▶ **Edit tracking data**:
=== Begin Enclosure ===
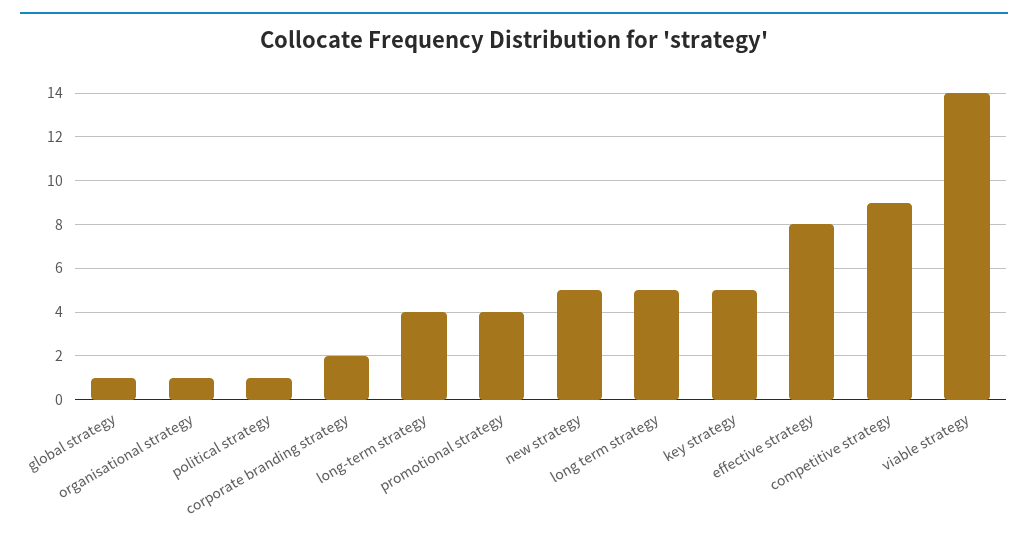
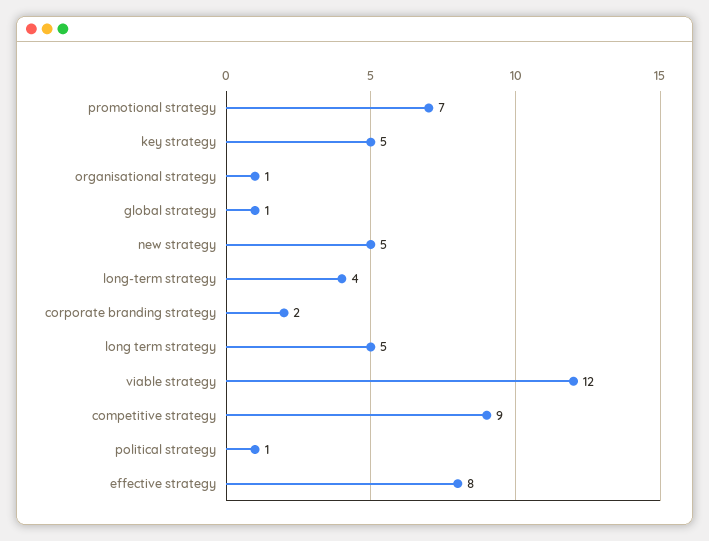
promotional strategy: 4 -> 7
viable strategy: 14 -> 12

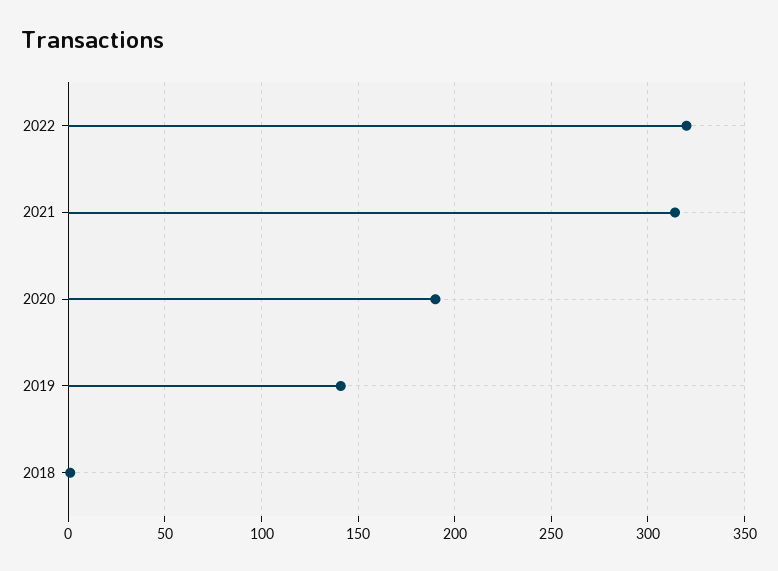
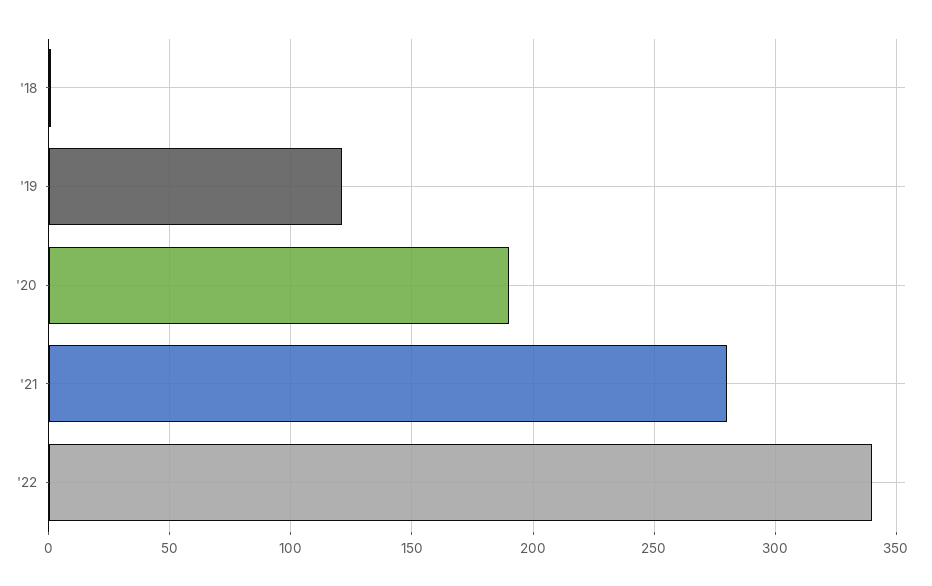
2022: 320 -> 340
2021: 315 -> 280
2019: 140 -> 120

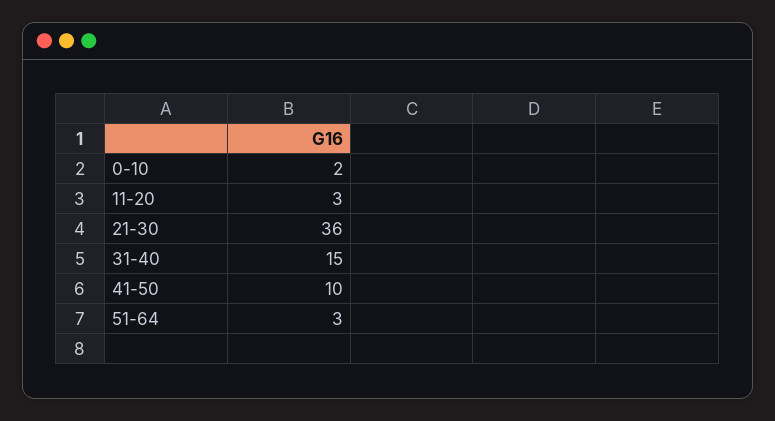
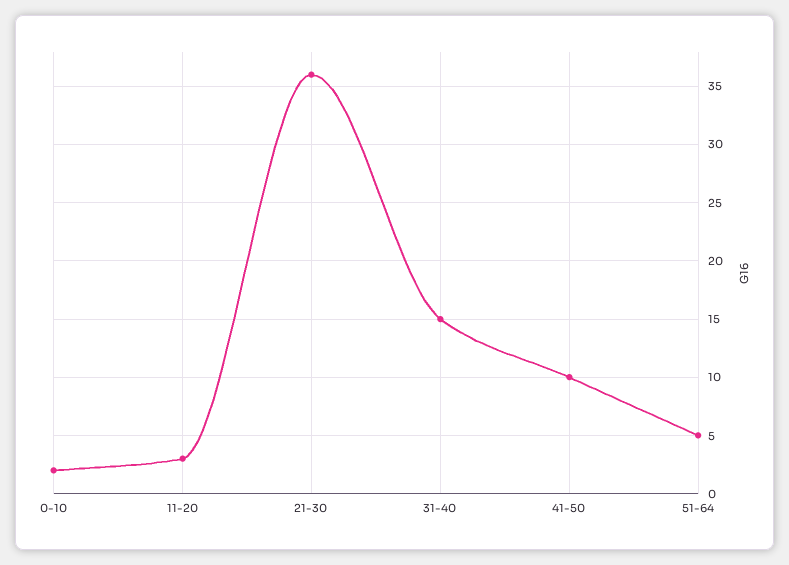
51-64: 3 -> 5

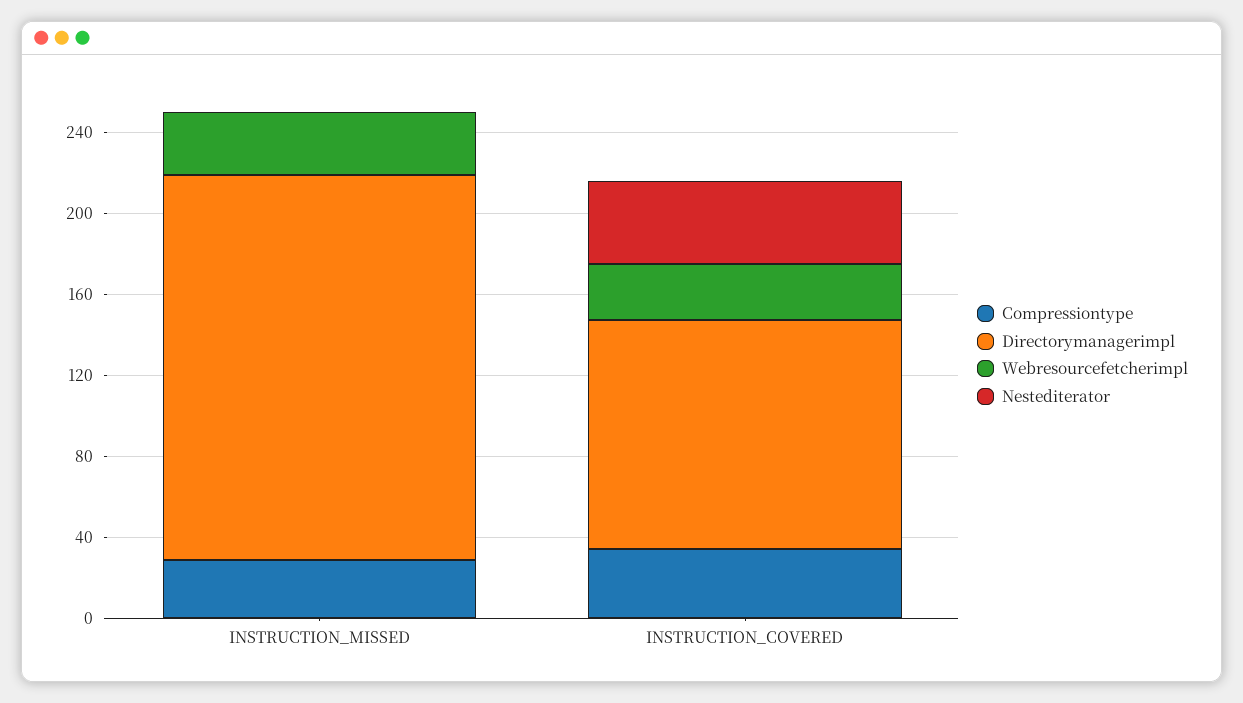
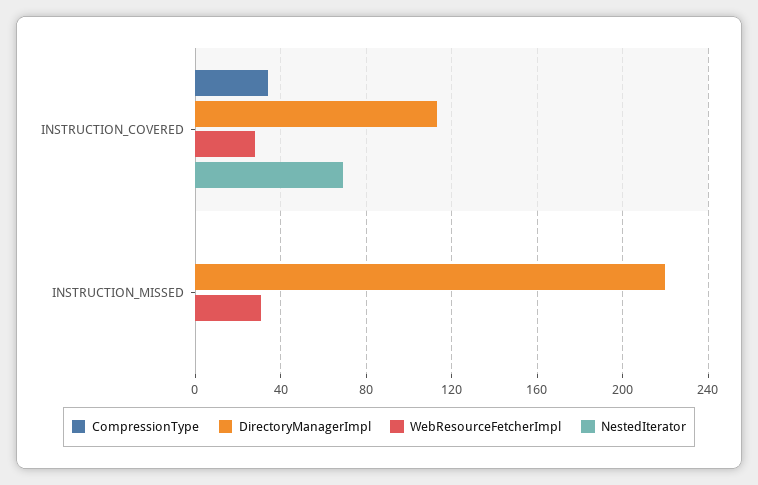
Compressiontype, INSTRUCTION_MISSED: 30 -> 0
Directorymanagerimpl, INSTRUCTION_MISSED: 190 -> 220
Nestediterator, INSTRUCTION_COVERED: 40 -> 70

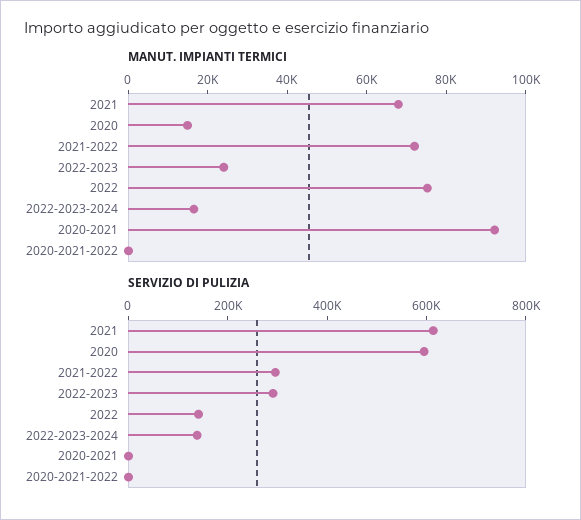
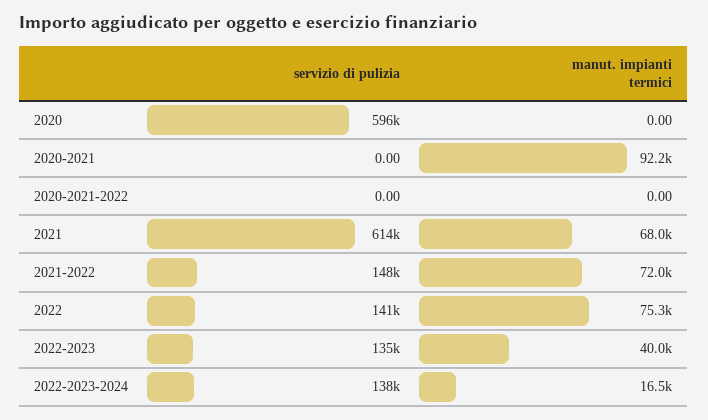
MANUT. IMPIANTI TERMICI, 2020: 15000 -> 0
MANUT. IMPIANTI TERMICI, 2022-2023: 25000 -> 40000
SERVIZIO DI PULIZIA, 2021-2022: 300000 -> 148000
SERVIZIO DI PULIZIA, 2022-2023: 300000 -> 135000

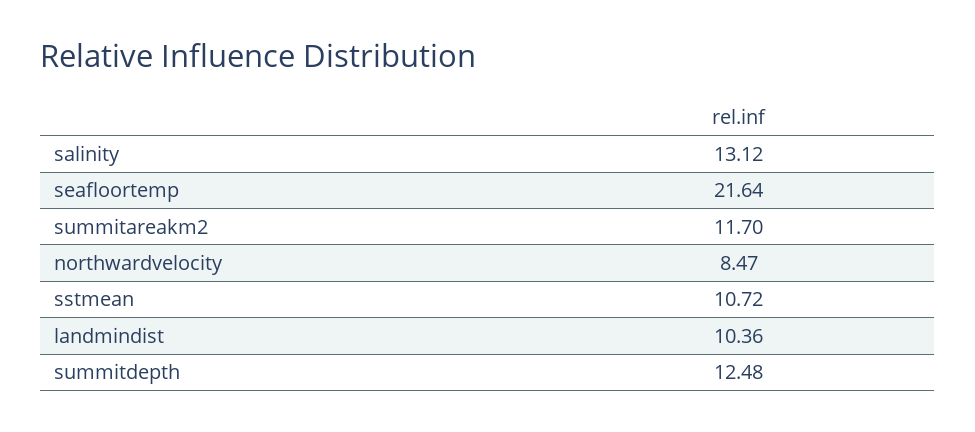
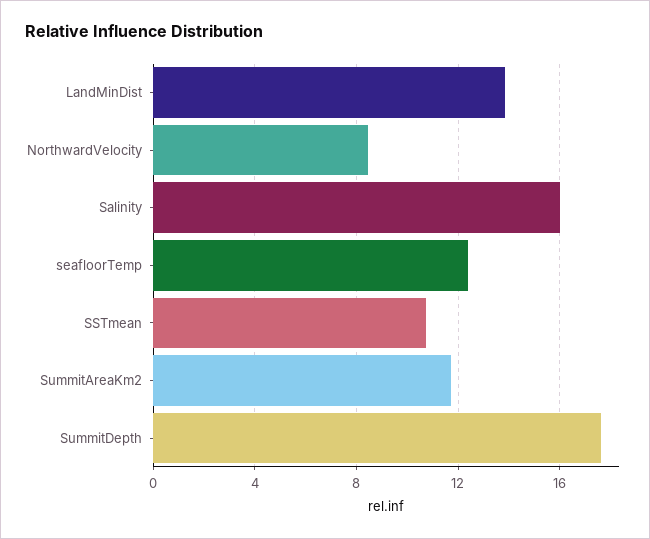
salinity: 13.12 -> 16
seafloortemp: 21.64 -> 12.5
landmindist: 10.36 -> 14
summitdepth: 12.48 -> 17.5

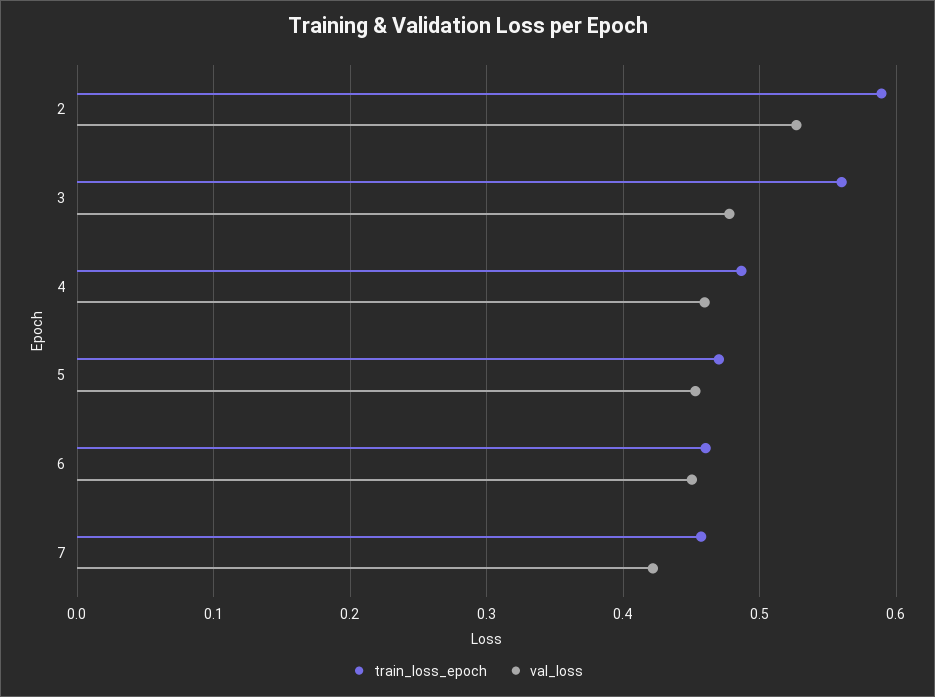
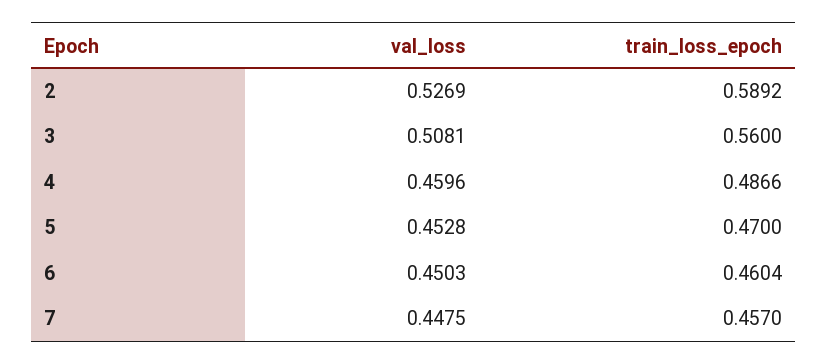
val_loss, 3: 0.48 -> 0.5081
val_loss, 7: 0.42 -> 0.4475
=== End Enclosure ===
▶ **PROBLEM DETAILS**: The answer consists solely of the lines from the one holding "2019: 140 -> 120" through the last line of the entries above, set down verbatim, without any pictures.

▶ **EXPECTED ANSWER**:
2019: 140 -> 120

51-64: 3 -> 5

Compressiontype, INSTRUCTION_MISSED: 30 -> 0
Directorymanagerimpl, INSTRUCTION_MISSED: 190 -> 220
Nestediterator, INSTRUCTION_COVERED: 40 -> 70

MANUT. IMPIANTI TERMICI, 2020: 15000 -> 0
MANUT. IMPIANTI TERMICI, 2022-2023: 25000 -> 40000
SERVIZIO DI PULIZIA, 2021-2022: 300000 -> 148000
SERVIZIO DI PULIZIA, 2022-2023: 300000 -> 135000

salinity: 13.12 -> 16
seafloortemp: 21.64 -> 12.5
landmindist: 10.36 -> 14
summitdepth: 12.48 -> 17.5

val_loss, 3: 0.48 -> 0.5081
val_loss, 7: 0.42 -> 0.4475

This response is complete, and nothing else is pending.